# Task goal
Beginning at the line that holds "155 500 275", restate each line exactly through the final line of the records. Include both of those lines.

# Recorded data
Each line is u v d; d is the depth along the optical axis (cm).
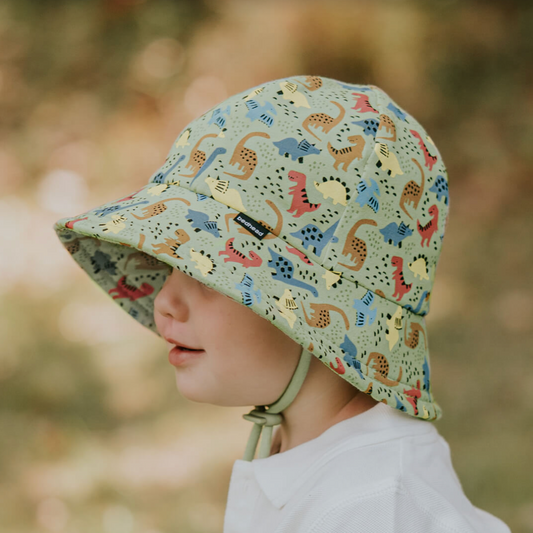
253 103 111
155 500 275
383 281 106
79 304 432
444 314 396
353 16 584
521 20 586
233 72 605
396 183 109
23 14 664
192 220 104
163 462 301
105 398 353
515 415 307
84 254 145
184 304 112
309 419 112
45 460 304
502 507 250
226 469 291
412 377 108
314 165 106
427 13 594
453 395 326
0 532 256
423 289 112
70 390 354
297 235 104
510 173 511
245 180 106
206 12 648
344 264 104
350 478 97
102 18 655
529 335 366
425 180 113
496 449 283
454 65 573
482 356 355
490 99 557
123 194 558
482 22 588
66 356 381
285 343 109
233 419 331
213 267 100
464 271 436
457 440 296
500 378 334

# Solved exercise
155 500 275
383 281 106
79 304 432
444 314 396
353 16 584
521 20 586
233 72 605
396 183 109
23 14 664
192 220 104
163 462 301
105 398 353
515 415 307
84 254 145
184 304 112
309 419 112
45 460 304
502 507 250
226 469 291
412 377 108
314 165 106
427 13 594
453 395 326
0 532 256
423 289 112
70 390 354
297 235 104
510 173 511
245 180 106
206 12 648
344 264 104
350 478 97
102 18 655
529 335 366
425 180 113
496 449 283
454 65 573
482 356 355
490 99 557
123 194 558
482 22 588
66 356 381
285 343 109
233 419 331
213 267 100
464 271 436
457 440 296
500 378 334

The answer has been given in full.